Your objective is to pilot a rocket-mounted pile driver called a Slamjet while shooting, blasting, smashing, and jumping most everything you see throughout four dangerous regions. Derived from your subconscious, the regions contain four heavily guarded Orb-Ids needed for level progression. Once you obtain these items, you'll take them to a central location within that level. You must employ a different strategy for each orb you wish to obtain.
Obtaining the Orb-Ids won't be easy as you're going up against 16 blood-thirsty opponents lusting for victory. While the default weapon is a Shockball, there are a variety of special weapons including Minetraps, a Fasterblaster, a Ripstar, and a devastating Torp, which is the most powerful item available. While flying in your futuristic craft, Nodensnaggers and Power Leeches will land on top of you, zapping your energy and draining your power.
SlamScape features a 3D graphics engine running at 60 frames per second and supports analog controls. Electro-rockers God Lives Underwater lent their musical talents for the interactive soundtrack.
If SlamScape weren't so limited in scope, it would be difficult to know where to begin this review. The game fails miserably in just about every area of gameplay. For starters, the Slamjet is terribly hard to control. It bounces around in the general direction you intend to go while spinning and sliding unintentionally into a wide assortment of strange but unappealing enemies.
Precision moves are nearly impossible to perform. When you do manage to land a shot, it usually just barely injures whatever you're firing at. On other hand, your ship is killed easily after just a few hits. You're better off trying to avoid most of your adversaries than taking them on directly. Needless to say, this gets boring and frustrating very quickly. To make this game even more of a pain, off-screen enemies suddenly appear without warning and leech themselves to your vessel, sucking your energy dry. As if the game wasn't difficult enough already!

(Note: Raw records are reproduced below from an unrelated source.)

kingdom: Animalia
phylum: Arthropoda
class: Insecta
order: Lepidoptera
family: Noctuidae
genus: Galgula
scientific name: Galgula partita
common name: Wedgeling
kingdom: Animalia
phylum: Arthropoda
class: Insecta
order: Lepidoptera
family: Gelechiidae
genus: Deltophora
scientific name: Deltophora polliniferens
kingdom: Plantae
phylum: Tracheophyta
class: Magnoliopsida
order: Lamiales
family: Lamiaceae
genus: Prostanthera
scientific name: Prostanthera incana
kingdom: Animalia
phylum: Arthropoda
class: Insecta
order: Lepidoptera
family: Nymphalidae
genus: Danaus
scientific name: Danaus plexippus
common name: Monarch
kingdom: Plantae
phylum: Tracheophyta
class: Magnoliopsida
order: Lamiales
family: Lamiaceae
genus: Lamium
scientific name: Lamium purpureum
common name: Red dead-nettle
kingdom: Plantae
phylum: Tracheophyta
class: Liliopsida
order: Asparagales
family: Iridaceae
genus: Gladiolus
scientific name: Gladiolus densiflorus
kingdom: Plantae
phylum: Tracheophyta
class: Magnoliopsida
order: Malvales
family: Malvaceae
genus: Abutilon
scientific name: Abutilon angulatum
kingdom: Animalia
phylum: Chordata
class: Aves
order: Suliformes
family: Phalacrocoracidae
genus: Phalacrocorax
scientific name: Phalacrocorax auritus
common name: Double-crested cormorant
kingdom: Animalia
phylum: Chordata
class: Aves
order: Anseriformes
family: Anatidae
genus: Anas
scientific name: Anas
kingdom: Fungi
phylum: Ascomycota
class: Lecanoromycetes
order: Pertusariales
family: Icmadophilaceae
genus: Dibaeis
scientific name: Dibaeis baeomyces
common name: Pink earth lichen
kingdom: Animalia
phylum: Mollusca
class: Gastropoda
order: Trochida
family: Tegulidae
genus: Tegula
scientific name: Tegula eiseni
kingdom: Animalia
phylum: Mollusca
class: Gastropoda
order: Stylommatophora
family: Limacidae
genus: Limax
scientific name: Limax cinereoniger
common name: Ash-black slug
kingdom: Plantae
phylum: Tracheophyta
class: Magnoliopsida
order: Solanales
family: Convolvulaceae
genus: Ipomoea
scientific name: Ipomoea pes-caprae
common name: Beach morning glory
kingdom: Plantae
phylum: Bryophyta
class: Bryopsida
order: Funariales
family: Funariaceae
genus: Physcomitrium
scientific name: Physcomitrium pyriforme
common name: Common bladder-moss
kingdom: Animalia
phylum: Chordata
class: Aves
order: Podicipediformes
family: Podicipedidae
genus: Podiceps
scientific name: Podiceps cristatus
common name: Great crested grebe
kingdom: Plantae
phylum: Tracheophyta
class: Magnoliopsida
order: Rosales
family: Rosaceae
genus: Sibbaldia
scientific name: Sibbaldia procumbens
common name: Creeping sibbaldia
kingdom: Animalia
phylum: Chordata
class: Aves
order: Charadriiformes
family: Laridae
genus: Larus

Most of the better shooters involve the destruction of hundreds of enemies as many people play these kinds of games, at least in part, to blow off steam and relieve stress. Other gamers simply get a kick out of wanton (but harmless) destruction. SlamScape offers almost nothing of interest in any of these areas. If anything, playing this game will make you want to pull your controller out of the PS1 and “slamscape” it into the wall. Everyone needs a few hard games in their collection, but poor controls and undue frustration do not make for a fun game.
Included in this package are three music videos by obscure alt-rock grunge/electronic band God Lives Underwater. Although tolerable, they're not a great band by any stretch; their music is as hackneyed as their name. Sadly, the music videos are the best thing about SlamScape.